▶ _Given passage_
I think you can teach your boy to work for food! If he takes treats at other times but not during a training session, then he's either not hungry (meaning a random treat is enjoyable, but more than that is just a bother), or he's too stressed/excited during training! The former can be solved by meal timing or rationing his food, and the latter can be trained away. : ) This video explains teaching your dog to work for toys using food as a reward, but you can use the same method in reverse. 






I actually used this method to teach my dog to work for different valued food-rewards, as she began refusing the lower-value rewards whenever I had (or she even suspected I had!) something of higher-value. She was actually a majorly picky eater for several months in her first year. Seriously, rip-your-hair-out-stressful type of picky eater, drove me crazy! In a matter of weeks of just rewarding the consumption of lower-value food by giving a higher-value treat, that was completely solved. She's now a chowhound, excluding one or two things that are genuinely unpalatable to her (as opposed to just being "not as good" as some imagined alternative!).

▶ _Raw data_
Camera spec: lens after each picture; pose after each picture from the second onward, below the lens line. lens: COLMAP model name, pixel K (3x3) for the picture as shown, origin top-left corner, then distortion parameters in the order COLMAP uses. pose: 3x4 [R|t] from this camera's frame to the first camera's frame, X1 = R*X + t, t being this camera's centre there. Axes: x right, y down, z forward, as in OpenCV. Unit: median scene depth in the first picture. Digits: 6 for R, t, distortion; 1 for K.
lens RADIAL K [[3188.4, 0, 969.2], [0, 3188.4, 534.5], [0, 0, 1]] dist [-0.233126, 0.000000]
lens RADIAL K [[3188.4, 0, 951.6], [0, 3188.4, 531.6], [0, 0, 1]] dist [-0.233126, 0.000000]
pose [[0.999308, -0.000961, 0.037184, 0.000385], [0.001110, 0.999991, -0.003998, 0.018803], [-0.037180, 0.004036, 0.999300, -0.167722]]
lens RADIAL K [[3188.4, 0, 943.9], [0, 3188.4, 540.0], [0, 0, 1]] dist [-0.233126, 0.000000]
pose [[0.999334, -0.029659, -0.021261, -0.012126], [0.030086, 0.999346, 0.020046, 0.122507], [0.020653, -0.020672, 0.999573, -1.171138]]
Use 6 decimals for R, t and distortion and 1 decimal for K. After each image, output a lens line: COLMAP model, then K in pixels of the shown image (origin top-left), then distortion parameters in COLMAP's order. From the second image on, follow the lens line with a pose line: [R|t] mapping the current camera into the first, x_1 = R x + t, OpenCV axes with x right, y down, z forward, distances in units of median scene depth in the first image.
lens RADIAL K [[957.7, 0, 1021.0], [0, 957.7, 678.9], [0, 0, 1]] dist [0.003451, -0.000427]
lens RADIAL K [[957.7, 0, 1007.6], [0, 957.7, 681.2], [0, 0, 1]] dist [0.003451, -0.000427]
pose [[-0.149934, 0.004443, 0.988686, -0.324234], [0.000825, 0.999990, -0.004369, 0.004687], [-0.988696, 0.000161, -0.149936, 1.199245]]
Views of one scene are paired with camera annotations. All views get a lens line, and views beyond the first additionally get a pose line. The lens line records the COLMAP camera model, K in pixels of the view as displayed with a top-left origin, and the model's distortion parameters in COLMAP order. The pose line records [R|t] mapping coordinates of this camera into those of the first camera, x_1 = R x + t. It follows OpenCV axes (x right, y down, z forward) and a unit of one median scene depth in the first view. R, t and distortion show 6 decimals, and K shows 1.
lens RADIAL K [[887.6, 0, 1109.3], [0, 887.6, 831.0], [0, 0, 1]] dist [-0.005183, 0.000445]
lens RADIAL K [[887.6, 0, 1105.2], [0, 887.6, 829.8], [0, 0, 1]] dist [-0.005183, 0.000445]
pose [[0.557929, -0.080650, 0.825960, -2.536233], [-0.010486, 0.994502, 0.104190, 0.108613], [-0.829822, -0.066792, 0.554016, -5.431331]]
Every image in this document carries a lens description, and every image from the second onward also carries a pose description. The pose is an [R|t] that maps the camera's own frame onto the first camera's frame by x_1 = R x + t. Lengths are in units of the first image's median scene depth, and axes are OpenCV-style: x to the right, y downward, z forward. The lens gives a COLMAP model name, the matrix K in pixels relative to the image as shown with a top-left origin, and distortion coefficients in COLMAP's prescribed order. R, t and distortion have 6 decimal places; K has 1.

▶ _Explore the material_
a – Translate this sentence from the dog-training post into Spanish: "She was actually a majorly picky eater for several months in her first year."
b – Please revise the part of the dog-training post starting at "I actually used" and ending at "some imagined alternative!).", changing "picky" to "fussy".
The rows aren't needed here.

▶ _Solved problems_
a – De hecho, fue muy quisquillosa para comer durante varios meses en su primer año.

b –
I actually used this method to teach my dog to work for different valued food-rewards, as she began refusing the lower-value rewards whenever I had (or she even suspected I had!) something of higher-value. She was actually a majorly fussy eater for several months in her first year. Seriously, rip-your-hair-out-stressful type of fussy eater, drove me crazy! In a matter of weeks of just rewarding the consumption of lower-value food by giving a higher-value treat, that was completely solved. She's now a chowhound, excluding one or two things that are genuinely unpalatable to her (as opposed to just being "not as good" as some imagined alternative!).